Phoenix's "experiments" feature pairs a dataset (real or synthetic inputs) with a function (your agent or a prompt variant) and runs evals across the combination. Useful when you want to compare three prompt variants or two retrieval strategies head-to-head. The UI shows a side-by-side comparison with diffs and eval scores.

This is our default workflow before any production prompt change: define the dataset, run the experiment with the old and new prompt, compare scores, ship the winner.

FAQ

How is Phoenix different from Arize AX? AX is the hosted commercial product with multi-tenant features, advanced governance, and SLAs.

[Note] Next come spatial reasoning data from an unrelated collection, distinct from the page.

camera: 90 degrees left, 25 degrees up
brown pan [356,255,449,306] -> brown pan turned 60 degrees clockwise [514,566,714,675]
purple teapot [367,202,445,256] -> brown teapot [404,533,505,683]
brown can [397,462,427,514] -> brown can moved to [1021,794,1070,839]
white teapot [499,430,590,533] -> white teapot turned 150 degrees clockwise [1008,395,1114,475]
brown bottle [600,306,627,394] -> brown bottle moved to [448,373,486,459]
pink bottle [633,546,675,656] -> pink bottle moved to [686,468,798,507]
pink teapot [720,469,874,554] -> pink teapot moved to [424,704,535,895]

Phoenix OSS is the same trace + eval surface without the managed-service plumbing.

Does it work with the OpenAI Agents SDK? Yes — openinference-instrumentation-openai-agents autoinstruments. We use it daily.

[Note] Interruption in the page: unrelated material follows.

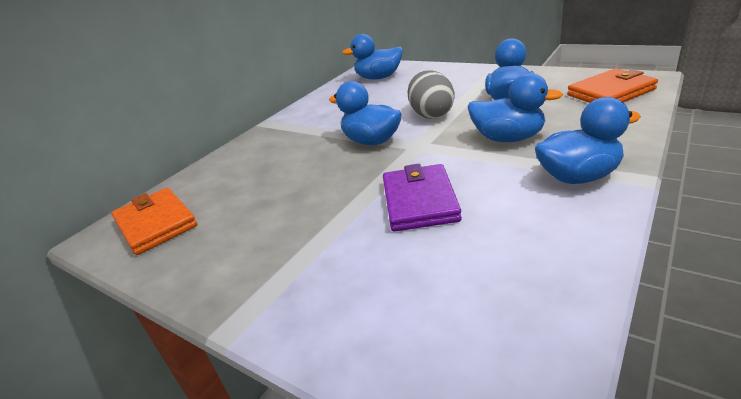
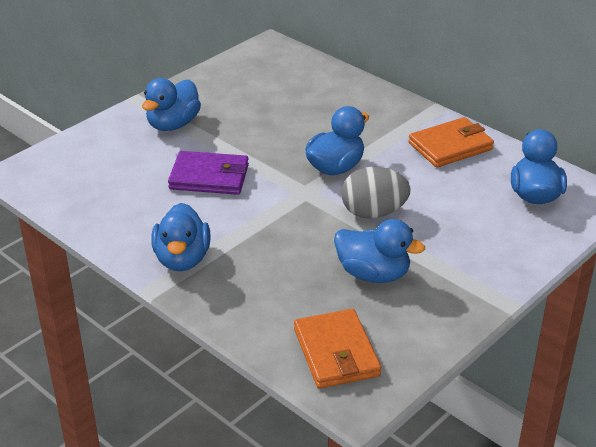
camera: 95 degrees right, 5 degrees up
orange wallet [111,188,198,255] -> orange wallet moved to [408,117,494,168]
blue duck [468,73,563,142] -> blue duck moved to [142,78,201,131]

Can I run Phoenix and Helicone together? Yes. Helicone for gateway-level logging and cost; Phoenix for span-level traces and evals. Different layers.

What's the resource footprint? A single-node Phoenix container handles ~10M spans/month comfortably with Postgres on a t3.medium. Scale Postgres before Phoenix.

Where do I see this in production? Book a demo and we'll walk through a live Phoenix dashboard for our healthcare voice agent.

Does Phoenix support multi-tenancy? OSS supports project-level separation; for full multi-tenant isolation with quotas and per-team auth, Arize AX is the managed answer.

Can I export traces to other backends? Yes — Phoenix is OTel-native. Pipe the same OTLP stream to Datadog, Honeycomb, or Grafana Tempo.

How do I write a custom evaluator? Subclass LLMEvaluator or write a plain function that returns a score and explanation. The framework handles batch execution and persistence.